Any community should be purposeful, and tailored to the highest and best use of the site or businesses it wants to attract. This may include partnering with outside stakeholders. Commercial Bay partnered with Auckland Council and Auckland Transport to help trigger the City Rail Link and significant public space initiatives, for example. The advantages possible through public/private collaborations cannot be underestimated, especially in the transport, infrastructure and housing sectors.
Smart non-rentable areas
All income streams should be considered, including joint mail or print rooms, cycle parks, lockers, wellness facilities, cycle workshops, personal shopping services, membership apps and data capture services. If it can’t facilitate an income stream, can it operate in less space?
A smart loading dock systems allow deliveries to be booked via van size and then GPS tracked to provide ETA projections that jigsaw deliveries around each other.12 Arrivals and departures are validated via app, saving processing time, moving deliveries faster through the dock, limiting congestion and increasing security. Using such systems results in significant space savings and also increases safety.
Valet parking and automated cycle stacking can deliver similar results, improving efficiency and reducing the amount of non-rentable space. For those who drive, a barrier can recognize your license plate and text you a space for the day, or for as many hours as you need. This allows non-rentable areas to be used more efficiently, reduces the space required and opens up further retail, hotel and public use potential.
Reduce the income gap
Smart design includes smart construction. Modular and off-site construction methods can enable more certain fit-out times and be less disruptive. In Commercial Bay, hotel bathrooms and some food court installations are being constructed off-site to gain the benefit of parallel programming. With elongated program times it may also be worth considering fixed CPI increases prior to commencement.
People mean data
It is also important that communities are measured and monitored so you can institute a cycle of continuous improvements. The more timely and relevant the data that an owner can legitimately gather, the more this data can be used to help shape a more successful community.

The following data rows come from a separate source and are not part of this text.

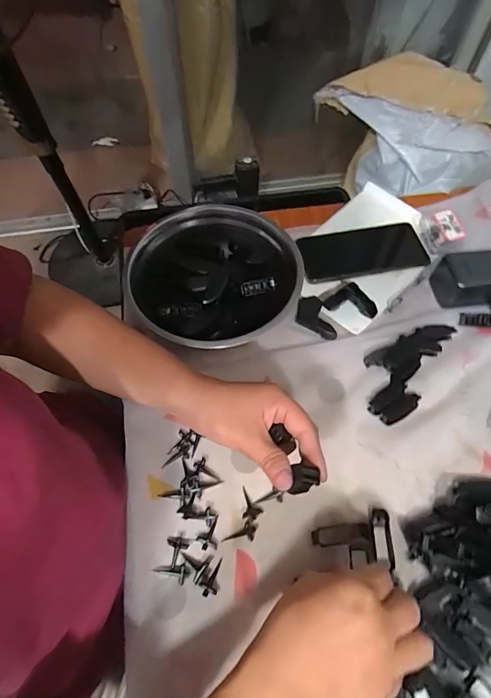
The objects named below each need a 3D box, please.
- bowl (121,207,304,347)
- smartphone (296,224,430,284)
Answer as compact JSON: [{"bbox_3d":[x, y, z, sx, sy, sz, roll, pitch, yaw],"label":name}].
[{"bbox_3d":[-0.039,-0.079,0.474,0.204,0.061,0.197,0,61,1],"label":"bowl"},{"bbox_3d":[0.157,-0.132,0.521,0.161,0.009,0.078,-9,61,-4],"label":"smartphone"}]

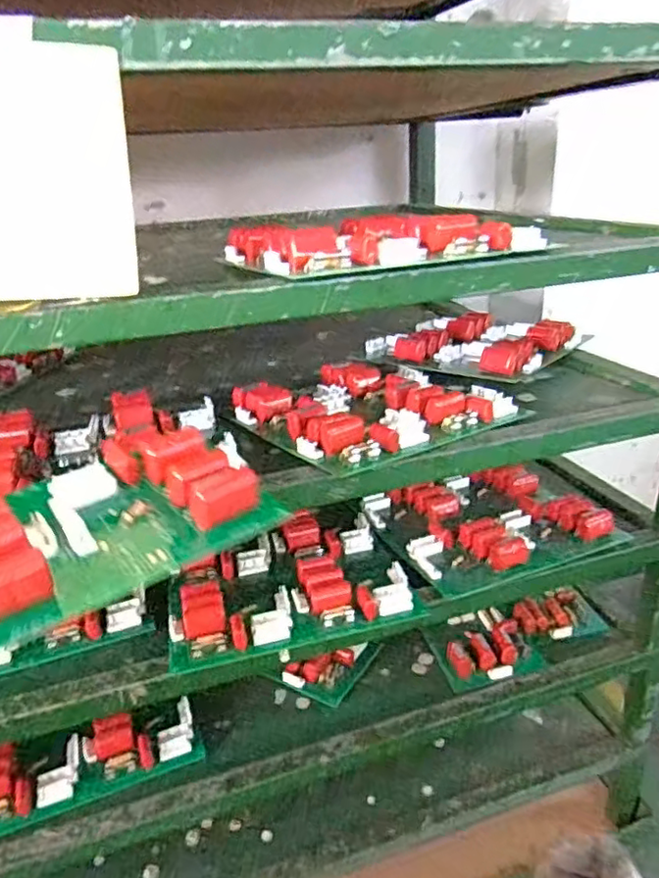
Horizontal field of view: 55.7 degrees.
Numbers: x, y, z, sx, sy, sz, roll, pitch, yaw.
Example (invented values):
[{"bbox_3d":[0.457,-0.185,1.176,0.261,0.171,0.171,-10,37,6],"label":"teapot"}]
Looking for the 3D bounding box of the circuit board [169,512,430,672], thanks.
[{"bbox_3d":[-0.035,0.108,0.478,0.171,0.030,0.134,-9,25,-14],"label":"circuit board"}]

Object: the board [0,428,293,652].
[{"bbox_3d":[-0.112,0.040,0.250,0.166,0.030,0.079,-22,42,-33],"label":"board"}]

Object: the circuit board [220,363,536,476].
[{"bbox_3d":[0.032,-0.025,0.475,0.172,0.030,0.160,-20,29,-33],"label":"circuit board"}]

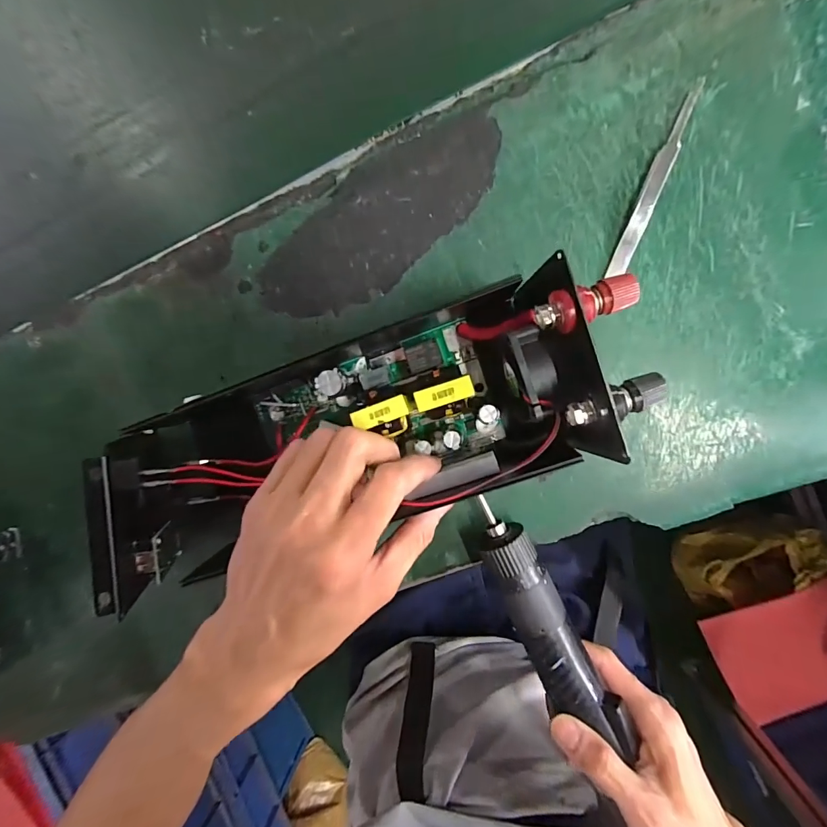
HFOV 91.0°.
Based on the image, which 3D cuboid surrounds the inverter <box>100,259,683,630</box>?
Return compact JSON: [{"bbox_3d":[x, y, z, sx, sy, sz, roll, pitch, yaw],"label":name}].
[{"bbox_3d":[-0.038,0.014,0.234,0.302,0.090,0.101,-22,92,5],"label":"inverter"}]

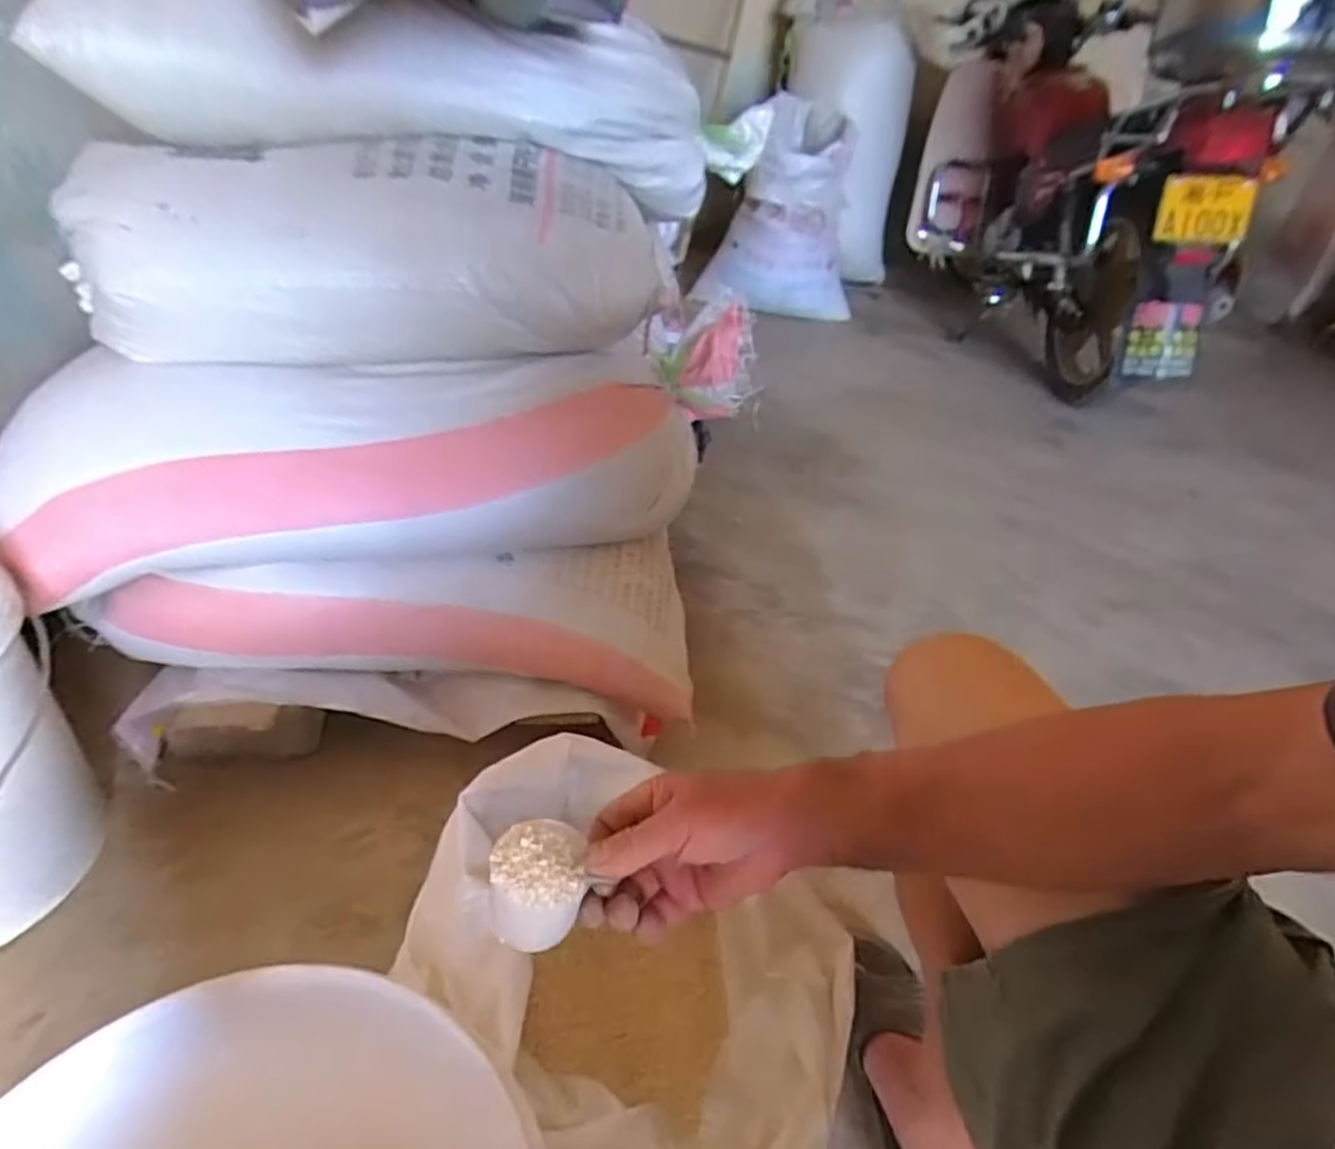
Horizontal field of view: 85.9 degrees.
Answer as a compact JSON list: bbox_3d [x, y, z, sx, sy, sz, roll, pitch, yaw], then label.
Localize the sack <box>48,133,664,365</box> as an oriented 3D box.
[{"bbox_3d":[-0.344,-0.408,0.874,0.644,0.208,0.295,3,37,-5],"label":"sack"}]

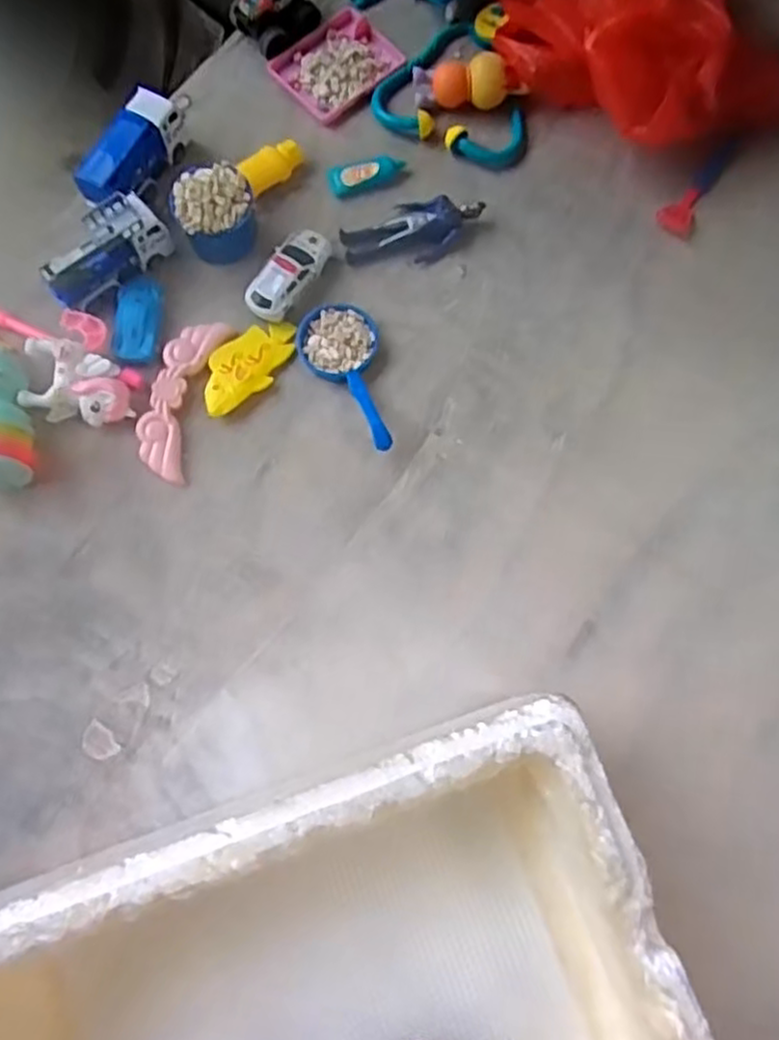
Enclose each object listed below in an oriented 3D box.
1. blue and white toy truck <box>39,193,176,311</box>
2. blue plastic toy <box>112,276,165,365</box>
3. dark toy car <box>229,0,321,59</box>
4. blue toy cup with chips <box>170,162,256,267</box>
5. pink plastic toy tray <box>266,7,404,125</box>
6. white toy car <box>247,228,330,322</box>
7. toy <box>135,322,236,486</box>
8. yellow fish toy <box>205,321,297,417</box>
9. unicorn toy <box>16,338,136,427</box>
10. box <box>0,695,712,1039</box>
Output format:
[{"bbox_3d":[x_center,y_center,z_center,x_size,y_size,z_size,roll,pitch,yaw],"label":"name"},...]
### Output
[{"bbox_3d":[-0.238,-0.223,0.607,0.104,0.057,0.040,-38,79,-7],"label":"blue and white toy truck"},{"bbox_3d":[-0.212,-0.172,0.612,0.037,0.020,0.080,-2,77,0],"label":"blue plastic toy"},{"bbox_3d":[-0.102,-0.455,0.648,0.074,0.040,0.043,-35,79,-7],"label":"dark toy car"},{"bbox_3d":[-0.144,-0.255,0.607,0.061,0.063,0.051,-18,77,-3],"label":"blue toy cup with chips"},{"bbox_3d":[-0.047,-0.416,0.665,0.100,0.015,0.081,-39,80,-8],"label":"pink plastic toy tray"},{"bbox_3d":[-0.085,-0.208,0.616,0.039,0.027,0.086,38,80,9],"label":"white toy car"},{"bbox_3d":[-0.176,-0.104,0.605,0.045,0.014,0.140,14,78,4],"label":"toy"},{"bbox_3d":[-0.120,-0.132,0.610,0.100,0.014,0.050,-41,80,-8],"label":"yellow fish toy"},{"bbox_3d":[-0.253,-0.111,0.593,0.081,0.044,0.058,9,77,3],"label":"unicorn toy"},{"bbox_3d":[-0.041,0.319,0.424,0.411,0.141,0.299,-19,78,-4],"label":"box"}]

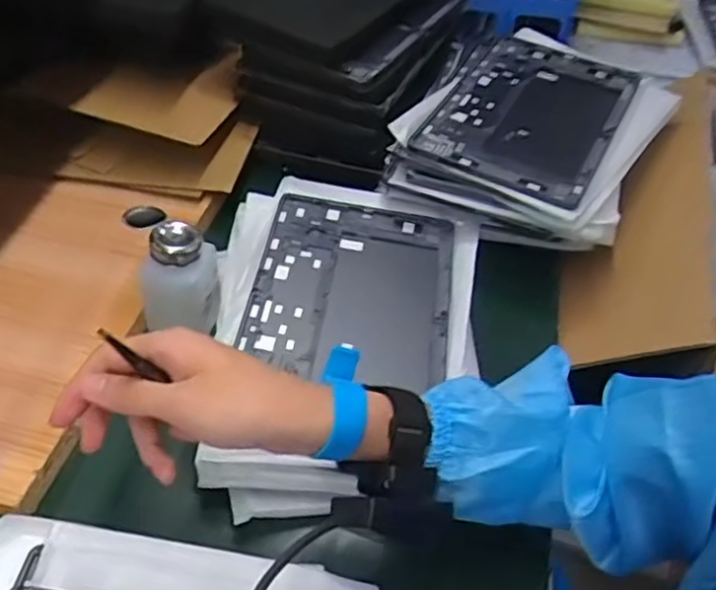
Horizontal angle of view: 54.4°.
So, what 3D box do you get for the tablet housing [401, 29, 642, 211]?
[{"bbox_3d":[0.180,-0.190,0.717,0.170,0.008,0.256,25,53,15],"label":"tablet housing"}]

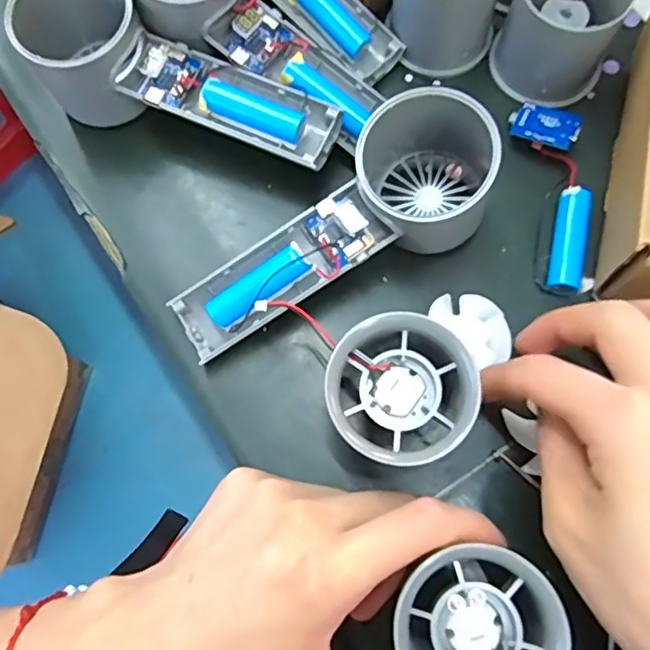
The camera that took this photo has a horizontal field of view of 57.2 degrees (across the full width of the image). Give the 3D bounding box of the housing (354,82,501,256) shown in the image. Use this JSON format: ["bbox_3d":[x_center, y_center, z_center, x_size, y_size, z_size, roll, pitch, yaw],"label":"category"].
[{"bbox_3d":[0.045,-0.070,0.270,0.063,0.056,0.063,-1,74,2],"label":"housing"}]

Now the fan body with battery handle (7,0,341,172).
[{"bbox_3d":[-0.074,-0.108,0.288,0.152,0.056,0.064,30,77,10],"label":"fan body with battery handle"}]

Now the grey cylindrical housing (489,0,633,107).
[{"bbox_3d":[0.114,-0.143,0.290,0.051,0.055,0.047,-1,74,2],"label":"grey cylindrical housing"}]

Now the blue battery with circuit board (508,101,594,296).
[{"bbox_3d":[0.112,-0.062,0.288,0.030,0.015,0.098,-6,74,0],"label":"blue battery with circuit board"}]

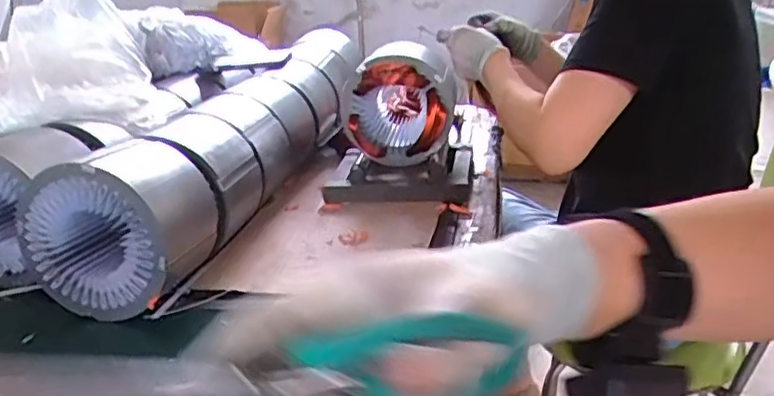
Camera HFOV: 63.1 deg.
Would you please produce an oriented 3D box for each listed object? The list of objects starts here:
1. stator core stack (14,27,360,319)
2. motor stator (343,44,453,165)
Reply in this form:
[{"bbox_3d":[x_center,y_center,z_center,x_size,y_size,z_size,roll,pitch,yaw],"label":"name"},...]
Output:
[{"bbox_3d":[-0.199,-0.107,0.955,0.156,0.148,0.817,3,24,11],"label":"stator core stack"},{"bbox_3d":[0.023,-0.142,0.936,0.148,0.146,0.154,4,23,13],"label":"motor stator"}]

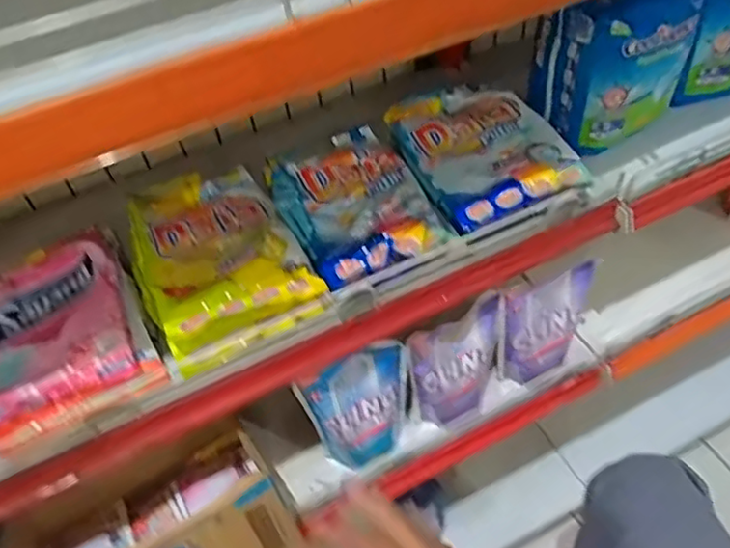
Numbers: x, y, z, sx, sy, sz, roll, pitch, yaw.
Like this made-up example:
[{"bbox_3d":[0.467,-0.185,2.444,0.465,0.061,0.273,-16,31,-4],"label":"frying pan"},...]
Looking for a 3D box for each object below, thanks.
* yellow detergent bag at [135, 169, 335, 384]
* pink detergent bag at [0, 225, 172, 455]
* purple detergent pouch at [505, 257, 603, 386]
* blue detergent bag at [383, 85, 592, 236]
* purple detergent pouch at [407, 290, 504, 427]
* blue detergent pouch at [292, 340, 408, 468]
[{"bbox_3d":[-0.149,-0.023,0.613,0.146,0.047,0.232,-25,51,-14],"label":"yellow detergent bag"},{"bbox_3d":[-0.291,0.044,0.580,0.147,0.041,0.213,-26,51,-15],"label":"pink detergent bag"},{"bbox_3d":[0.223,0.067,0.748,0.124,0.158,0.042,-26,51,-15],"label":"purple detergent pouch"},{"bbox_3d":[0.121,-0.144,0.675,0.149,0.037,0.215,-18,50,-9],"label":"blue detergent bag"},{"bbox_3d":[0.112,0.110,0.724,0.116,0.182,0.041,-26,52,-16],"label":"purple detergent pouch"},{"bbox_3d":[-0.003,0.151,0.683,0.117,0.172,0.041,-20,50,-10],"label":"blue detergent pouch"}]

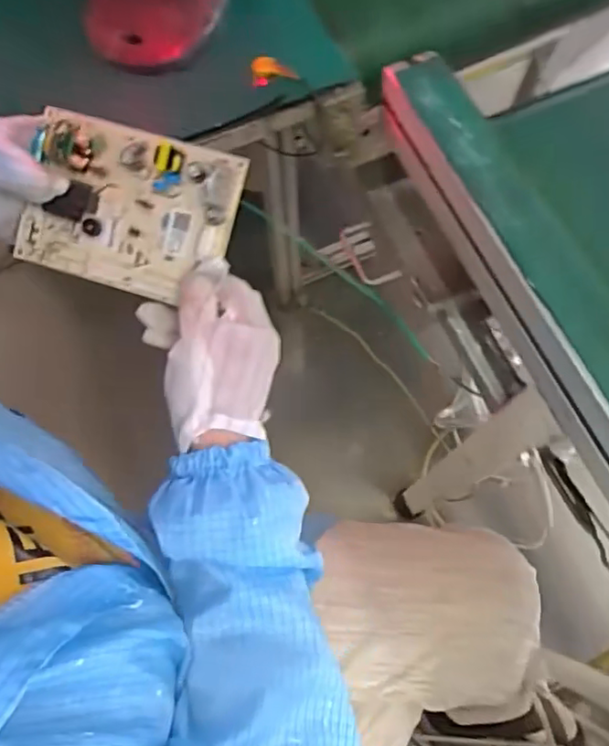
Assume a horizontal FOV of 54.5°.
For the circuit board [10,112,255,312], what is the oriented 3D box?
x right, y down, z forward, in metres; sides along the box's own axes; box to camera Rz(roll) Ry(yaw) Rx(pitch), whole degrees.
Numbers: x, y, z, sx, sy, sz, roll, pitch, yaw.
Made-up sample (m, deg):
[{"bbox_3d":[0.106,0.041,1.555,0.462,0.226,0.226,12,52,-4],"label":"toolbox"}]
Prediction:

Digital platforms can, for example, be integrated into a building to monitor performance or measure collaboration and demand to help inform and shape highest and best use. Real estate should be considered collectively and actively managed to unlock its full value, with a view to exciting the increasingly demanding workforce. Active management will likely require a larger asset team, but developing and delivering on such relationships are essential in uncertain times.